_Task statement_. Pictures do not belong in the copy, so please give every entry below again exactly.

_Data supplied_.
......

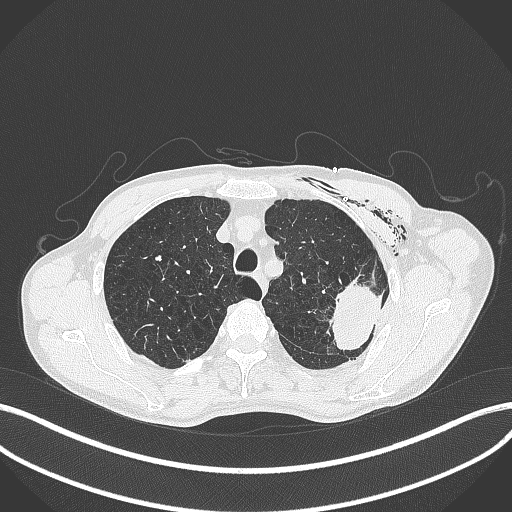
Chest CT, one axial slice. Position 328 of 457 along the scan axis. 120 kVp. Lung window (W 1500 / L -600 HU). 1 mm slice thickness. 512 × 512 image matrix, field of view 400 × 400 mm. Male patient, age 58 years. Case-level facts recorded for this patient, not image findings: clinical TNM (as recorded): T3 N0 M0.
Structures marked on this image (bounding box drawn by a radiologist):
- lung tumour (recorded histology: adenocarcinoma): bounding box <323,276,382,352> (left, top, right, bottom; pixels)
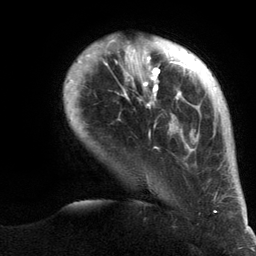
Breast MRI (dynamic contrast-enhanced), one axial slice; position 23 of 134 along the scan axis; cropped to one breast; dynamic contrast-enhanced series, time point 2 of 6 at this slice position (early post-contrast); 3 T; TE 2.8 ms, TR 7.3 ms; 1.2 mm slice thickness; 256 × 256 image matrix, field of view 180 × 180 mm. Female patient.
Outlined on this slice (semi-automatically segmented with operator editing):
- enhancing-tissue mask used for the functional tumour volume (all voxels passing the contrast-enhancement thresholds inside the analysis volume; usually the tumour): bounding box [x1, y1, x2, y2] px = [64, 40, 245, 213]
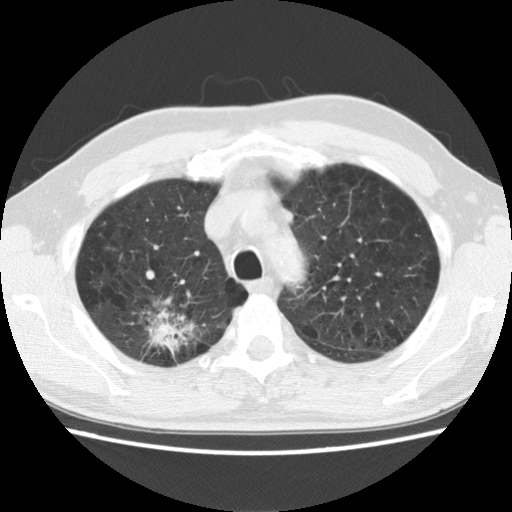
Low-dose screening chest CT, one axial slice. Slice 107 of 142 in the series (ordered by position). 120 kVp. Lung window (W 1500 / L -600 HU). 2.5 mm slice thickness. 512 × 512 image matrix, field of view 340 × 340 mm.
Structures marked on this image (outlined manually by an expert reader):
- lesion 1 (tumor, upper lobe of right lung): bounding box <153,322,176,344> (left, top, right, bottom; pixels)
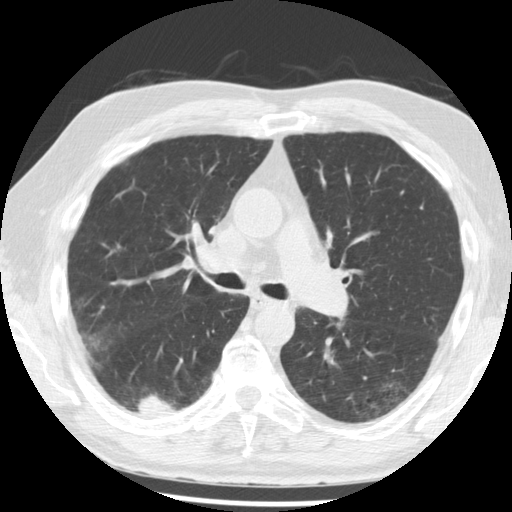
Low-dose screening chest CT, one axial slice. Position 127 of 221 along the scan axis. Lung window (W 1500 / L -600 HU). 2.5 mm slice thickness. 512 × 512 image matrix, field of view 350 × 350 mm.
Annotated regions visible in this slice (outlined manually by an expert reader):
- lesion 1 (tumor, lower lobe of right lung): bounding box (x1, y1, x2, y2) in pixels: (135, 395, 180, 417)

......

_Written response_.
Chest CT, one axial slice. Position 328 of 457 along the scan axis. 120 kVp. Lung window (W 1500 / L -600 HU). 1 mm slice thickness. 512 × 512 image matrix, field of view 400 × 400 mm. Male patient, age 58 years. Case-level facts recorded for this patient, not image findings: clinical TNM (as recorded): T3 N0 M0.
Structures marked on this image (bounding box drawn by a radiologist):
- lung tumour (recorded histology: adenocarcinoma): bounding box <323,276,382,352> (left, top, right, bottom; pixels)
Breast MRI (dynamic contrast-enhanced), one axial slice; position 23 of 134 along the scan axis; cropped to one breast; dynamic contrast-enhanced series, time point 2 of 6 at this slice position (early post-contrast); 3 T; TE 2.8 ms, TR 7.3 ms; 1.2 mm slice thickness; 256 × 256 image matrix, field of view 180 × 180 mm. Female patient.
Outlined on this slice (semi-automatically segmented with operator editing):
- enhancing-tissue mask used for the functional tumour volume (all voxels passing the contrast-enhancement thresholds inside the analysis volume; usually the tumour): bounding box [x1, y1, x2, y2] px = [64, 40, 245, 213]
Low-dose screening chest CT, one axial slice. Slice 107 of 142 in the series (ordered by position). 120 kVp. Lung window (W 1500 / L -600 HU). 2.5 mm slice thickness. 512 × 512 image matrix, field of view 340 × 340 mm.
Structures marked on this image (outlined manually by an expert reader):
- lesion 1 (tumor, upper lobe of right lung): bounding box <153,322,176,344> (left, top, right, bottom; pixels)
Low-dose screening chest CT, one axial slice. Position 127 of 221 along the scan axis. Lung window (W 1500 / L -600 HU). 2.5 mm slice thickness. 512 × 512 image matrix, field of view 350 × 350 mm.
Annotated regions visible in this slice (outlined manually by an expert reader):
- lesion 1 (tumor, lower lobe of right lung): bounding box (x1, y1, x2, y2) in pixels: (135, 395, 180, 417)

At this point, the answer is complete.